Human Rights Watch has documented numerous cases in which DNR’s security ministry forcibly disappeared civilians, holding them in custody for weeks without any contact with the outside world and subjecting them to ill-treatment. A special DNR cabinet decree enables the ministry to hold people for up to 30 days, and sometimes longer, without charging them or even acknowledging their detention.

Such a decree blatantly violates international legal protections against arbitrary detention, applicable both during conflict and peacetime. Numerous interlocutors in the DNR told Human Rights Watch that the State Security Ministry is the most powerful and feared agency in the self-proclaimed republic, as it operates without checks and balances, arbitrarily detaining and disappearing people and inflicting other abuses with full impunity.

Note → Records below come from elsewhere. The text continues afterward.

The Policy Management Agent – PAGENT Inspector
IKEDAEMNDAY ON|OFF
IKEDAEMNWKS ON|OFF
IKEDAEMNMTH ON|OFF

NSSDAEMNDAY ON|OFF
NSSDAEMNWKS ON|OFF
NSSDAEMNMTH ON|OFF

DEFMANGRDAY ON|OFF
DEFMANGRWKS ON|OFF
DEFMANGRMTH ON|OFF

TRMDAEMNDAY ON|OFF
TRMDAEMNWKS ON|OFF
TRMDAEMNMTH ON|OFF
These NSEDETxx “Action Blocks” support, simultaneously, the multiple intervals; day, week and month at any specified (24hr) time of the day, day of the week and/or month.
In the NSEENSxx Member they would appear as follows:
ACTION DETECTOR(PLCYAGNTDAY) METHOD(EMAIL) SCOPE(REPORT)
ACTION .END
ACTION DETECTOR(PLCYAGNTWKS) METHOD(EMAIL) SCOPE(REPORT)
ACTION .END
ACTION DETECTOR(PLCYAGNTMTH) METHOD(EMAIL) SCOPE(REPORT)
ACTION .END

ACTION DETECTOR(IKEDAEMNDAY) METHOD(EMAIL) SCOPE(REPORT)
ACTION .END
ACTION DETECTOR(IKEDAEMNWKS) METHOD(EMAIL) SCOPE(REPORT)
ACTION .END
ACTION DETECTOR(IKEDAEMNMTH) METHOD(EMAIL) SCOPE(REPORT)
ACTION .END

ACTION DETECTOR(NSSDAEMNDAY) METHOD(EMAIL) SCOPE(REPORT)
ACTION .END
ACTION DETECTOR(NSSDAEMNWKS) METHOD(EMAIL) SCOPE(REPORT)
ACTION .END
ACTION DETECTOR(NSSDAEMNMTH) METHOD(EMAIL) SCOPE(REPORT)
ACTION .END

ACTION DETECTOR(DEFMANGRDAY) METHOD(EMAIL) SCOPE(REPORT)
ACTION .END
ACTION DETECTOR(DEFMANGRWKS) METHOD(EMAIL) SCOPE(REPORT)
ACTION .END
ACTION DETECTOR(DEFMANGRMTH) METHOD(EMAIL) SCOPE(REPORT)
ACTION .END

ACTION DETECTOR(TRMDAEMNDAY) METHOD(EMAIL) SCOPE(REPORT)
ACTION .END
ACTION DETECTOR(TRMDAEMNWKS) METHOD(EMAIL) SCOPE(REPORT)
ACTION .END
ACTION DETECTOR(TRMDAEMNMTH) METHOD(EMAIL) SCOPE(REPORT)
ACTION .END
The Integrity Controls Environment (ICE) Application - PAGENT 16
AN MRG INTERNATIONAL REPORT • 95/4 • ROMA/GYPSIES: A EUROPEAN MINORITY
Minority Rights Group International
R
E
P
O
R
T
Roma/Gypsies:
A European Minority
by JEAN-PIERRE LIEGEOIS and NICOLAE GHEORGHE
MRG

A 2016 joint report by Amnesty International and Human Rights Watch detailed nine cases in which Russia-backed separatists detained civilians incommunicado for weeks or months without charge, and, in most cases, subjected them to ill-treatment. Two of the people whose cases are documented in the report, Igor Kozlovsky, a university professor from Donetsk, and Volodymyr Fomichyov, a pro-Ukrainian blogger originally from Makiivka, a town close to Donetsk, have been in the custody of DNR authorities since January 2016.

On August 16, 2016, a court in Donetsk found Fomichyov guilty of weapons possession and handed down a two-year prison sentence, which he is now serving in the DNR. Kozlovsky was also found guilty of weapon possession and sentenced to 32 months in prison in May 2017. The circumstances of their arrest, their conditions of detention and the indications of clearly fabricated evidence documented leave their convictions void of any credibility.

DNR authorities should immediately end Aseev’s enforced disappearance by acknowledging his detention and releasing him, Human Rights Watch said. They should also investigate and prosecute those responsible for this serious crime, as required by international law.

“DNR authorities haven’t yet officially confirmed Aseev’s detention, but we are in no doubt that he is being held incommunicado by security officials in Donetsk,” Williamson said.